Redogério puxou-o pela coleira, mas João resistiu bravamente. Quando foi ver o
motivo de tanta resistência, descobriu que o gato estava com a pata dianteira
sobre uma nota de R$100,00.
Como
diz o ditado, não há bem que não acabe; um dia, João arranjou uma infecção
urinária, fato que o deixou bem debilitado e fazia com que visitasse regularmente
o veterinário. E a Dialinda ia despendendo dinheiro para as consultas e os
medicamentos, enquanto Redogério a recriminava, com lágrimas nos olhos:
- Você
é uma desnaturada! Você não ama o João!
Enquanto
isso, o dinheiro estava indo para o ralo com consultas e medicamentos. Mas tudo
não foi o bastante e João acabou morrendo. Não foi uma morte qualquer: ele teve
direito de ter o corpo cremado, enquanto que suas cinzas foram depositadas numa
urna. Redegério até quis que o anúncio de sua morte fosse publicado na sessão
de avisos fúnebres do principal jornal da cidade.
Quando
eu quis saber onde estava a urna, Dialinda me respondeu:
-
Não tenho a mínima ideia de onde ela foi parar!
Depois
do João, Redogério mudou de espécie, adotando um cachorro, Jimi Hendrix. Apesar
de não ter tido uma vida atribulada,Jimi acabou
morrendo logo, em razão de alguma coisa que andou bebendo. A última incursão
de Redogério no mundo animal foi a aquisição de três gatas: Lana, Lena e Luna.
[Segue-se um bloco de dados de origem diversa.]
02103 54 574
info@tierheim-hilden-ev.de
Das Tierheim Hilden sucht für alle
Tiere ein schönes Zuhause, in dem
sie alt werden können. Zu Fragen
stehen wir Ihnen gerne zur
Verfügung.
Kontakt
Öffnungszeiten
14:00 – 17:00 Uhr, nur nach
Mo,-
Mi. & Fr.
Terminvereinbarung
(Se ainda morasse com a mãe, certamente a teria deixado na lona – expressão que
significa levar à falência.) Nesta altura, Redogério já estava casado e era pai
de uma menina. Ela teve uma crise alérgica, provocada por uma das gatas, não se
sabe qual. Por via das dúvidas, as três foram descartadas e a história chegou a
seu final.
PS:
A propósito, este texto faz exceção ao meu compromisso com a verdade; portanto,
qualquer semelhança com fatos reais pode ser um pouco de coincidência.
Etelvaldo Vieira de
Melo
2 comentários:
Etelvaldo,eu fui testemunho vivo do amor de Redogério pelo João. Quando do passamento de João , eu presenciei o veterinário dando a notícia e fiquei comovido quando Redogério, em lágrimas, dizia: "Se João fosse humano, com certeza vocês não o teriam deixado morrer, usando todos os recursos avançados da medicina!" . Dialinda, com certeza, não sabia desse pequeno importante detalhe. Eu não deixei de elogiar Redogério pela sua sensibilidade ao dizer-lhe que homem também chora...
Tel, concordo com vc filmes de ficção são mais interessantes.
A história do gato me lembra o LÊ, quando a cachorrinha chegou ....papai pra cá, filhinha pra lá... Mas só durou até ele se cansar de recolher os dejetos dela pelo jardim.
Foi ótimo passar o final de semana com vocês, venham mais vezes.